The alternative now is spending time alone, or those you live with. Extended solitude is not something most people are used to or particularly enjoy. But…
There is strength in solitude.
Too often, we avoid silence and stillness because our primitive brain tells us that it will, quite literally, kill us. Being separated from the pack, alone, sitting prey for the bear or sabretooth tiger.
Or, society prides itself on being busy. If you’re not busy, you’re not productive. So we fill our space with tasks with no actual guarantee of them actually being productive.
Being alone and listening to yourself is not only beneficial — but necessary — to live a full life. These are the times when you hear your own thoughts and not those of a buzzing city, noisy subway ride, or honking horns in traffic. These are the times when your mind wanders to where it truly wants to be. These are the times that you understand who you truly are, and what YOU truly value.
I believe this is going to cause a shift in perspective.
Those who are willing to be reflective during this time are going to question what they’ve been loyal to for past years. What society has told them they should want, or what actually makes them fulfilled.
Stop and allow yourself to feel what it is you’re truly missing during these times. And, stop to allow yourself to feel deep gratitude for what you still have.
Taking a step back and sitting in these feelings will bring you a deeper sense of understanding about what your life should really be centered around.
It is not every day we get this opportunity.
Often times humans need to lose something, or someone, to look back and wish we’d done things differently. To wish we spent more time with that person, or made those plans we put off, or answered that phone call instead of sending it to voicemail.
Too much time wasted on petty jealousies or watching a movie for the 6th time because we’re tacitly assuming that we’ll live forever, only to one day be reminded that’s never the case.
Usually when these realizations rise above the surface, it’s too late.
But, not this time.
This time we are being starkly reminded of what matters and what we need to focus on.

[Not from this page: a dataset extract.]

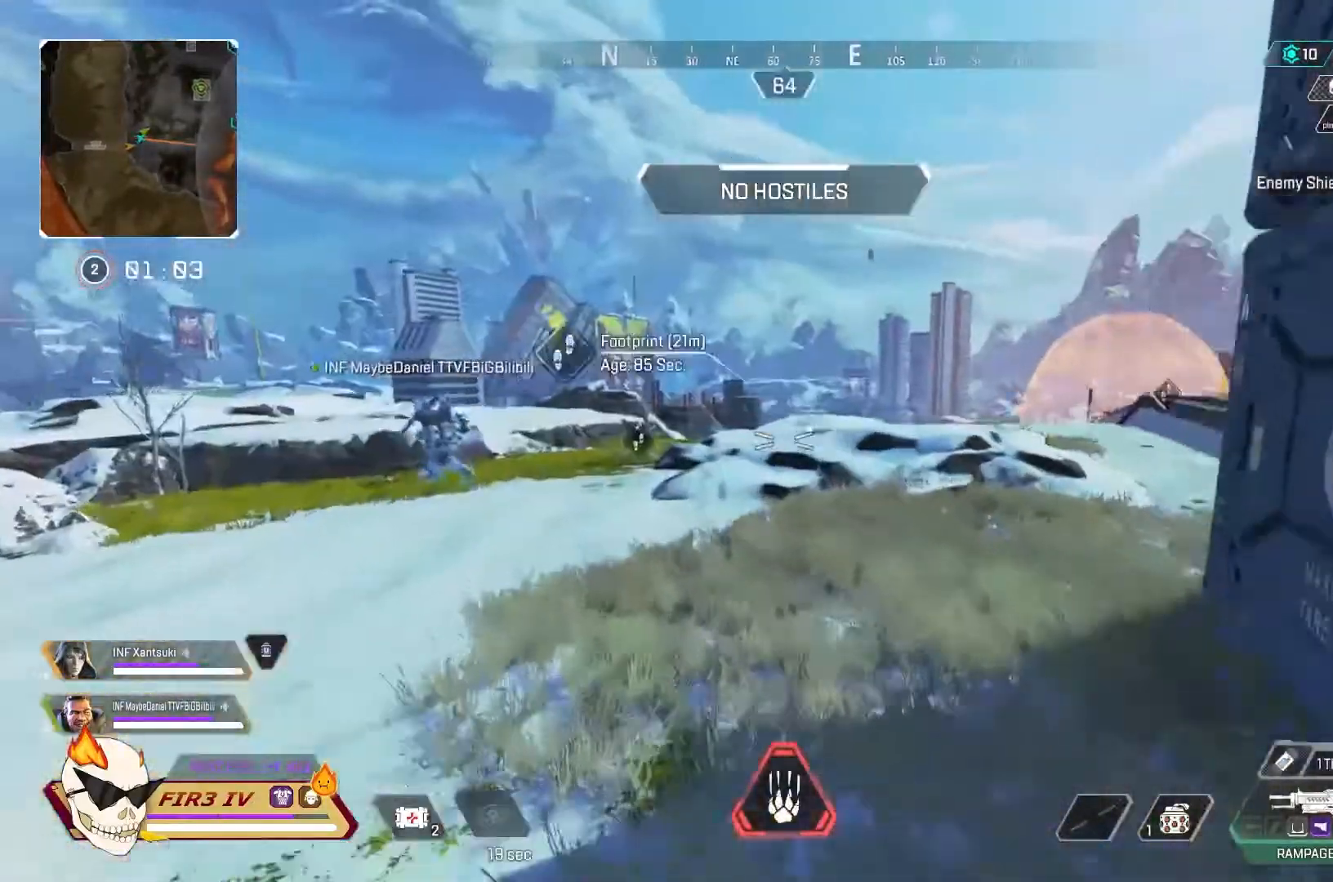
{"buttons": [], "left_stick": "up-left", "right_stick": "center", "events": [[33, "left_stick", "center"], [100, "left_stick", "down-left"], [233, "left_stick", "left"], [267, "CIRCLE", "down"], [400, "CIRCLE", "up"], [400, "left_stick", "up-left"]]}
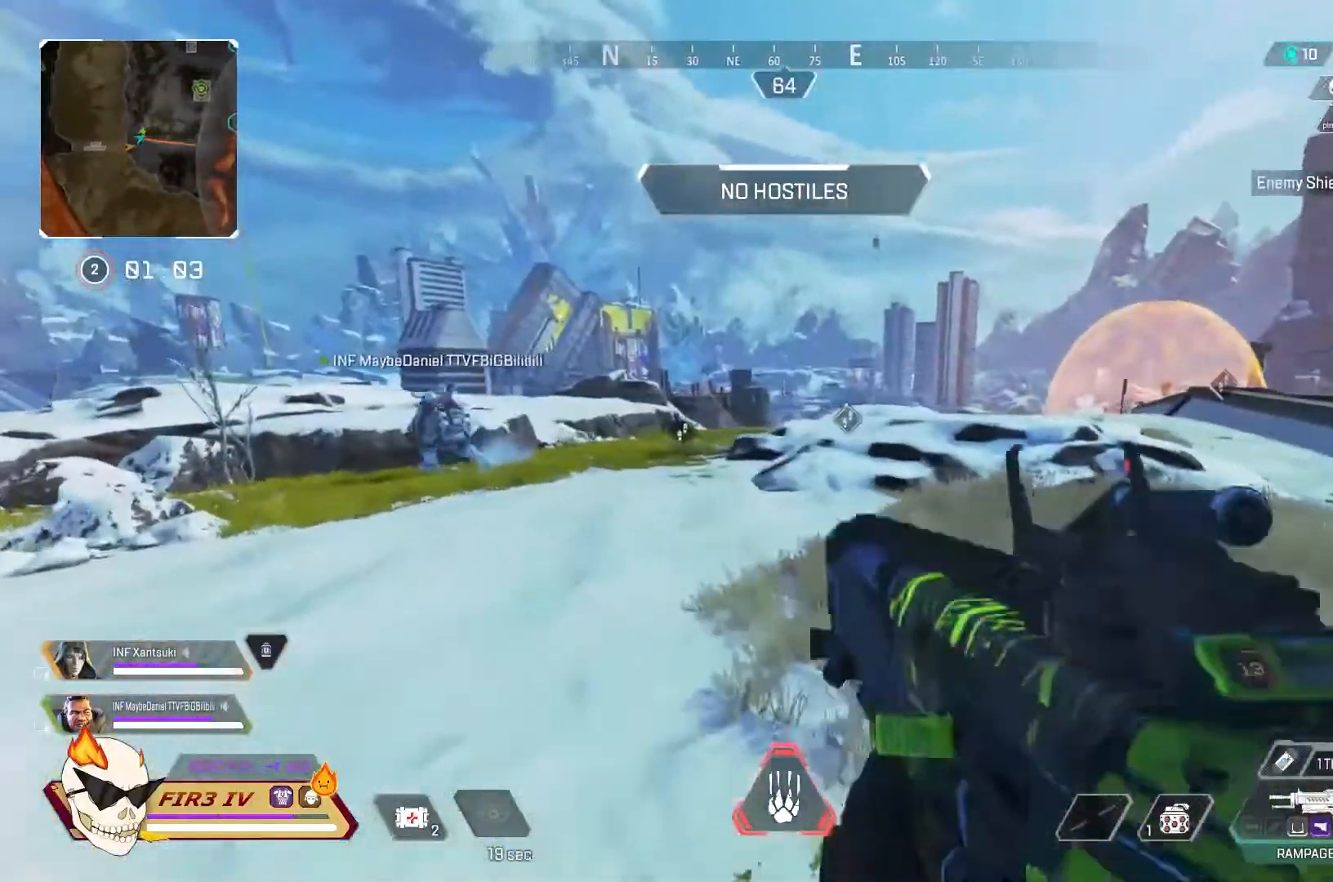
{"buttons": [], "left_stick": "down-right", "right_stick": "right", "events": [[200, "left_stick", "down-right"], [367, "right_stick", "right"]]}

Our health, our relationships, the fragility of human life and how it must be honored and respected if it is to flourish.
This time, we have a chance to act, to change, to improve.
This time we have the rare opportunity to emerge the other side better than before. To have another chance.
It rained all week here in the New England area. This morning, the sun has come out and the birds are chirping — serving as a reminder that no matter how harsh the storm, the skies will always clear eventually.